Tasks and exercises:
**A.** Please list every aircraft type named in the Kosovo news report.
**B.** According to the Kosovo news report, how many tanks was the Apache credited with destroying in the Gulf War?

Document segment:
■ ■ ■ ■ ■

MILITARY SAYS IT NEEDS MORE PLANES
From the ERRI Watch Center
BELGIUM/SERBIA (EmergencyNet News) - A senior NATO military source said on Monday that NATO needs more aircraft and is considering new targets in its race to prevent Yugoslav President Slobodan Milosevic from "cleansing" Kosovo of ethnic Albanians. As was reported by ERRI on Monday, NATO is relying mainly on the U.S. A-10 Thunderbolt tank-buster plane to intensify the air campaign by attacking Yugoslav army and police heavy weapons, tanks and troops conducting military operations in Kosovo.
The U.S. Apache attack helicopter, armored like the A-10 against heavy ground fire, could carry out a similar role if NATO authorizes its use in Kosovo. Apaches are deployed at U.S. bases in Bosnia as part of the NATO-led peacekeeping mission. The multi-role helicopter carries a 30-mm cannon, laser-guided missiles and night-vision optics. It is also designed to knock out tanks and was credited with destroying 278 in the Gulf War against Iraq.
A NATO military spokesman earlier on Monday declined to say whether NATO had refused to authorize Supreme Commander Wesley Clark to bomb the Yugoslav Interior Ministry in Belgrade. The Interior Ministry Special Police (MUP) are Milosevic's chosen tool of repression in Kosovo. They are heavily armed and commanded separately from the Yugoslav Army (VJ).
Clark said on Monday on the PBS Newshour with Jim Lehrer that Milosevic had accelerated a pre-planned drive to rid Kosovo of most of its ethnic Albanian majority in a bid to "present the world with a fait accompli." Clark said that the cleansing operation was moving "very, very fast," and that he doubted that he could assemble a ground force to invade Kosovo before the Serbs would be done with their apparent mission to cleanse the province of ethnic Albanians.
KOSOVO - FIVE B-1B BOMBER'S HEADING FOR KOSOVO
WASHINGTON - U.S. Secretary of Defense William S. Cohen has ordered five B-1B Lancer bombers to Europe for NATO's OPERATION ALLIED FORCE in Kosovo. The planes will be departing the Ellsworth AFB, South Dakota and be ready for air operations no later than April 1.
The B-1B is a long-range, all-weather, strategic bomber capable of flying intercontinental missions without refueling. The B-1B is capable of flying Mach 1.2 at sea level and can carry a payload of up to 84 Mark-82 conventional 500-pound bombs as well as 30 anti-armor/artillery Cluster Bomb Unit's (CBU).
In addition to the B-1B's, four B-52H Stratofortress bombers are flying to Great Britain's Fairford Airbase from Minot AFB, North Dakota to replace some of the eight B-52Hs already stationed there.
WHY KOSOVO IS SO IMPORTANT TO THE U.S.
WASHINGTON - Defense Secretary William S. Cohen has appeared on
NBC's Meet the Press to answer the question of why Kosovo so important to the United States. Cohen told NBC on March 28 that U.S. and other NATO allies were trying to halt an emerging humanitarian disaster in the region.
"We can't help every country in every situation... We try to help where we can," he said.
Since fighting began between Serb authorities and ethnic Albanians a year ago, more than 2,000 people have died in the Kosovo region. More than half a million people have now been displaced and thousands of refugee's are fleeing to neighbouring nations.
Cohen said, "we're a part of NATO and we've made it very clear that NATO security and stability really is in our interest... because of its proximity, because of our history, because of our alliance, [Kosovo] is important to us." But he added that the U.S. has no plans to commit ground troops in Kosovo and the President has no intent to place U.S. troops in the 'hostile' environment.

■ ■ ■ ■ ■

Point-based object detection data:
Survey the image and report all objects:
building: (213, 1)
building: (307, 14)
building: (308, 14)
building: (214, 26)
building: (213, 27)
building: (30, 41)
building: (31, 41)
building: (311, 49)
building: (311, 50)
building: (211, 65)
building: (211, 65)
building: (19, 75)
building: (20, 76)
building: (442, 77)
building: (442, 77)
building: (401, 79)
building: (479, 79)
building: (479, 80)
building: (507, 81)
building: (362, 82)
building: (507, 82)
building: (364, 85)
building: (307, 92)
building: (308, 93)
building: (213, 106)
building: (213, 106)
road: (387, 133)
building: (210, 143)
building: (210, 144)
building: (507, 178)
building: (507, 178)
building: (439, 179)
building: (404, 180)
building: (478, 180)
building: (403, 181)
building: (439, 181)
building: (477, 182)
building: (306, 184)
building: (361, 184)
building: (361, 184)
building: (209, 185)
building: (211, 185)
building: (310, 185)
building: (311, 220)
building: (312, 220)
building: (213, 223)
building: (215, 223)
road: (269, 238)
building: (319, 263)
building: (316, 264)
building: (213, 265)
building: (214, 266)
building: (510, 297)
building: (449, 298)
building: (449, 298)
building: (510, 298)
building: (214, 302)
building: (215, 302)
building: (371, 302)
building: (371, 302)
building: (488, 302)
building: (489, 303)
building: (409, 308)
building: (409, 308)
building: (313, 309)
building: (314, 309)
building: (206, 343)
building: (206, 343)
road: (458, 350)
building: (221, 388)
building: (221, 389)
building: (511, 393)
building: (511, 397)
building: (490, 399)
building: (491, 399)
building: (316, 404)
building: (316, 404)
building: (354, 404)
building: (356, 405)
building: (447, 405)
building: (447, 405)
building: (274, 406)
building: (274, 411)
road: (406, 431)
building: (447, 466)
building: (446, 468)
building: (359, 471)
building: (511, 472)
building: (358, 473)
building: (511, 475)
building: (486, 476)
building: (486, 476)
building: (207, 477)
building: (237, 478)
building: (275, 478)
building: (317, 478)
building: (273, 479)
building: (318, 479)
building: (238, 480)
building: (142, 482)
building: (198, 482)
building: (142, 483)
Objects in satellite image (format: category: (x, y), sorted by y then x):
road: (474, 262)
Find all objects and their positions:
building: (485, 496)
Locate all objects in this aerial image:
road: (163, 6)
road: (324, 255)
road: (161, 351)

■ ■ ■ ■ ■

Answers for the tasks:
**A.** A-10 Thunderbolt, Apache attack helicopter, B-1B Lancer, B-52H Stratofortress

**B.** 278